Would you copy exactly the lines in the data below from the one that has "right wrist: (419, 400, -57)" through the one that has "right hip: (311, 314, 0)", dropping any pictures?
################
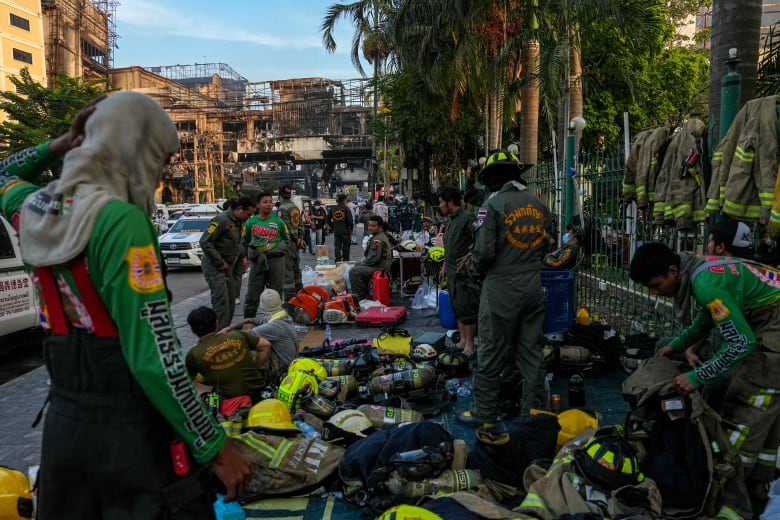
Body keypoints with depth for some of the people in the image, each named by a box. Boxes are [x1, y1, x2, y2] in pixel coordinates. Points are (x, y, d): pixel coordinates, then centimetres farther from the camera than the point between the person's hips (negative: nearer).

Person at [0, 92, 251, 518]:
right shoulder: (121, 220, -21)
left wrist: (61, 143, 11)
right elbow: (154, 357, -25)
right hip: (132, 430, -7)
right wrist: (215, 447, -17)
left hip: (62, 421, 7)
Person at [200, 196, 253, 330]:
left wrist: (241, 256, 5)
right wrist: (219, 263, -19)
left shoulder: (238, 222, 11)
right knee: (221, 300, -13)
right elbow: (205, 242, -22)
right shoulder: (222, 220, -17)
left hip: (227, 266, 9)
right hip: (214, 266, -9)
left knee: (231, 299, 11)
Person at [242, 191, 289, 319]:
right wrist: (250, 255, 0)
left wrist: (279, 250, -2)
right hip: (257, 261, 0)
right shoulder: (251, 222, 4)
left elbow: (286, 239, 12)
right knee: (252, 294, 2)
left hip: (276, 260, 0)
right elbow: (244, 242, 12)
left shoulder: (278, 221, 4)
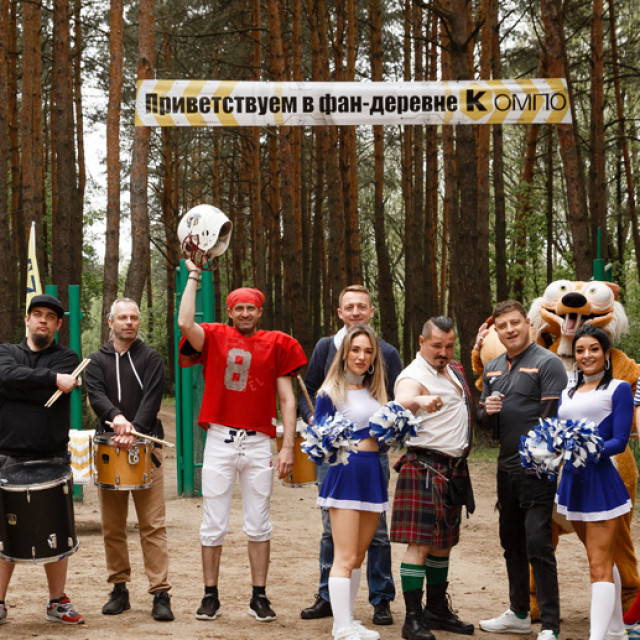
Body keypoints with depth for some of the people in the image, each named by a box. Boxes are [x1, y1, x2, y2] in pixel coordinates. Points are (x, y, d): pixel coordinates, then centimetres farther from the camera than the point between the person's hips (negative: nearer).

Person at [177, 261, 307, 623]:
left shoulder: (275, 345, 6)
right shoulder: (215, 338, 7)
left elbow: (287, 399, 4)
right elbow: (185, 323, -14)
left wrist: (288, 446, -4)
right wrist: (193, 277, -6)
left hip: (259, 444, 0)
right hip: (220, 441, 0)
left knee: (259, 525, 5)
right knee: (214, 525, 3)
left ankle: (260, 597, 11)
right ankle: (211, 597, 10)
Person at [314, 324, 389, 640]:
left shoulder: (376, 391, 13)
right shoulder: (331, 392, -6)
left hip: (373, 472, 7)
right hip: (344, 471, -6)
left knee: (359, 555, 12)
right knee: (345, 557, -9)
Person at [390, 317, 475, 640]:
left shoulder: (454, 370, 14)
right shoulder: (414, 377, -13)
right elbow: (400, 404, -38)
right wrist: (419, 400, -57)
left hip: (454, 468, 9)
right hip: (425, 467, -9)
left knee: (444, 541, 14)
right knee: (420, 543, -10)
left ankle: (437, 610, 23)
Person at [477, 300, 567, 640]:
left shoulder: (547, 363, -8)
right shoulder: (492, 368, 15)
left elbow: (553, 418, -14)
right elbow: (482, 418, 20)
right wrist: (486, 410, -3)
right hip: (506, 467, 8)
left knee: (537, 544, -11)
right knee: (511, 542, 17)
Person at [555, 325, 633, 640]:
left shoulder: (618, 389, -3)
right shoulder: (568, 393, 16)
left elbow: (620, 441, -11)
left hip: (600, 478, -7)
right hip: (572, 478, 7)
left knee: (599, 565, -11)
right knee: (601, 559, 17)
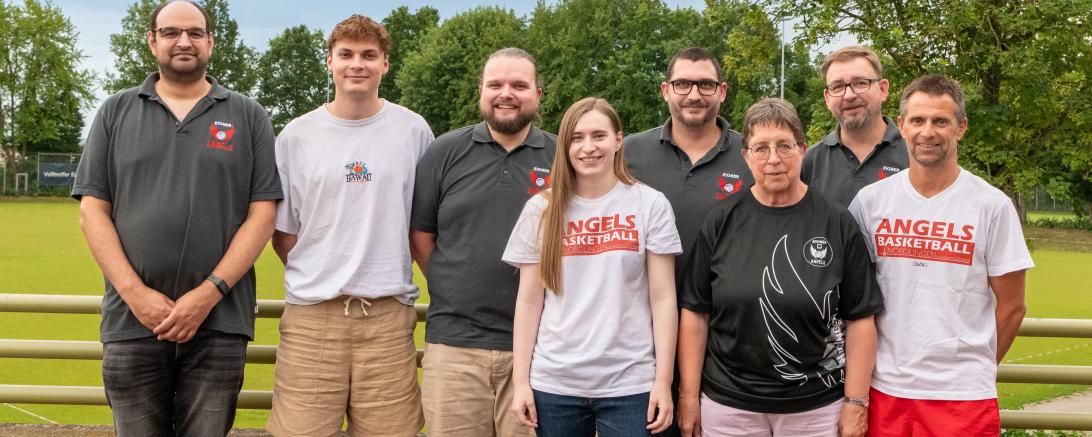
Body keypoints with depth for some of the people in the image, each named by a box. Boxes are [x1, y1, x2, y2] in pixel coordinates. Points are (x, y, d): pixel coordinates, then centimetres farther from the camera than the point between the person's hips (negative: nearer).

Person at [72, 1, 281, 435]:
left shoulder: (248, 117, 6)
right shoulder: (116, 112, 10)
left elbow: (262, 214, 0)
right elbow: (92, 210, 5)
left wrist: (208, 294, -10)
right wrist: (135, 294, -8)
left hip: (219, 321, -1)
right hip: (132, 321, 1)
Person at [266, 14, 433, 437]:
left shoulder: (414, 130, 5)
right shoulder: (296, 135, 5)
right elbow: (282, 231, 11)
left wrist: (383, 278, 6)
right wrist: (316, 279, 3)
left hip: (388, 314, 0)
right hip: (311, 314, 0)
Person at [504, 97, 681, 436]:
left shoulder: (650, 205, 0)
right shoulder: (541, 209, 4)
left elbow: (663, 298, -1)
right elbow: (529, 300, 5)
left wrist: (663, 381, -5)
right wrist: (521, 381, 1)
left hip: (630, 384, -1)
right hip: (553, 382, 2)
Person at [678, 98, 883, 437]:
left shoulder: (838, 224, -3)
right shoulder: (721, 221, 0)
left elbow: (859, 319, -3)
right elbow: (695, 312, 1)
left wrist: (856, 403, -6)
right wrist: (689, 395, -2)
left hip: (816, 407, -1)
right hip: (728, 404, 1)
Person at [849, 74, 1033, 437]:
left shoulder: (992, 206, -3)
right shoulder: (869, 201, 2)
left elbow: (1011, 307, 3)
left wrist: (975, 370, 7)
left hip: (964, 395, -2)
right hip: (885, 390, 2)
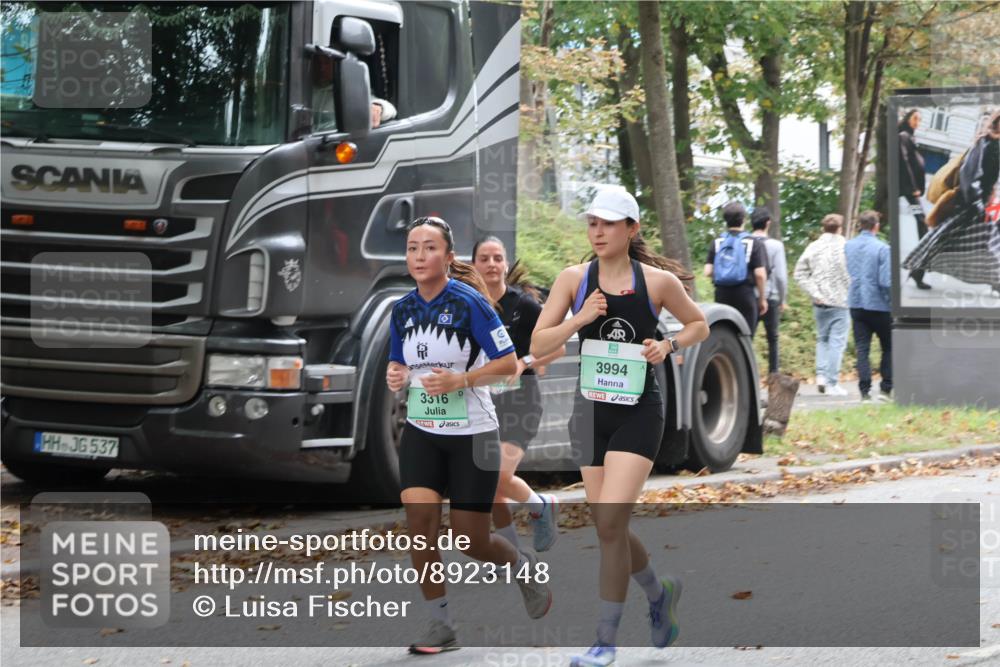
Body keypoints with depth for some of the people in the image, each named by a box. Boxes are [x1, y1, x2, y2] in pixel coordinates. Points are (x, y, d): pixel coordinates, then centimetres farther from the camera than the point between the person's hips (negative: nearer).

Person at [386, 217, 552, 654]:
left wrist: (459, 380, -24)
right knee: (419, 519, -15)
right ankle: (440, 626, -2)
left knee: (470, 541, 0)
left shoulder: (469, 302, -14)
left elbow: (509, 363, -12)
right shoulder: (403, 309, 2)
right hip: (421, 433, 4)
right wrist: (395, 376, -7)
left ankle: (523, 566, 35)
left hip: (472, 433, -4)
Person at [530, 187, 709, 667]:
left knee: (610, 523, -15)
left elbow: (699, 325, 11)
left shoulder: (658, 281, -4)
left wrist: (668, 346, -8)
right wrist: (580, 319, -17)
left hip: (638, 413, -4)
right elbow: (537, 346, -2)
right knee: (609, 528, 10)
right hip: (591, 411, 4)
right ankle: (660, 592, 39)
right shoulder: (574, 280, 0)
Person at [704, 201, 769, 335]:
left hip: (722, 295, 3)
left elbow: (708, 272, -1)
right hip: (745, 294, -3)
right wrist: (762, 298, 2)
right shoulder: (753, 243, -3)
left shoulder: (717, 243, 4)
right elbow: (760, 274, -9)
################
** Answer to this exercise **
right wrist: (419, 400, -57)
left hip: (454, 468, 9)
right hip: (425, 467, -9)
left knee: (444, 541, 14)
right knee: (420, 543, -10)
left ankle: (437, 610, 23)
Person at [477, 300, 567, 640]:
left shoulder: (547, 363, -8)
right shoulder: (492, 368, 15)
left elbow: (553, 418, -14)
right elbow: (482, 418, 20)
right wrist: (486, 410, -3)
right hip: (506, 467, 8)
left knee: (537, 544, -11)
right knee: (511, 542, 17)
Person at [555, 325, 633, 640]:
left shoulder: (618, 389, -3)
right shoulder: (568, 393, 16)
left elbow: (620, 441, -11)
left hip: (600, 478, -7)
right hip: (572, 478, 7)
left knee: (599, 565, -11)
right knee: (601, 559, 17)
Body keypoints with depth for some of the people in the image, each named by a box. Boxes are [x1, y1, x2, y2] in pixel coordinates. Points are (x, y, d): pixel coordinates, then centimetres farther from the camera than the point between the person's hips (negative: nearer).

Person at [72, 1, 281, 435]:
left shoulder: (248, 117, 6)
right shoulder: (116, 112, 10)
left elbow: (262, 214, 0)
right elbow: (92, 210, 5)
left wrist: (208, 294, -10)
right wrist: (135, 294, -8)
left hip: (219, 321, -1)
right hip: (132, 321, 1)
Person at [266, 14, 433, 437]:
left shoulder: (414, 130, 5)
right shoulder: (296, 135, 5)
right elbow: (282, 231, 11)
left wrist: (383, 278, 6)
right wrist: (316, 279, 3)
left hip: (388, 314, 0)
right hip: (311, 314, 0)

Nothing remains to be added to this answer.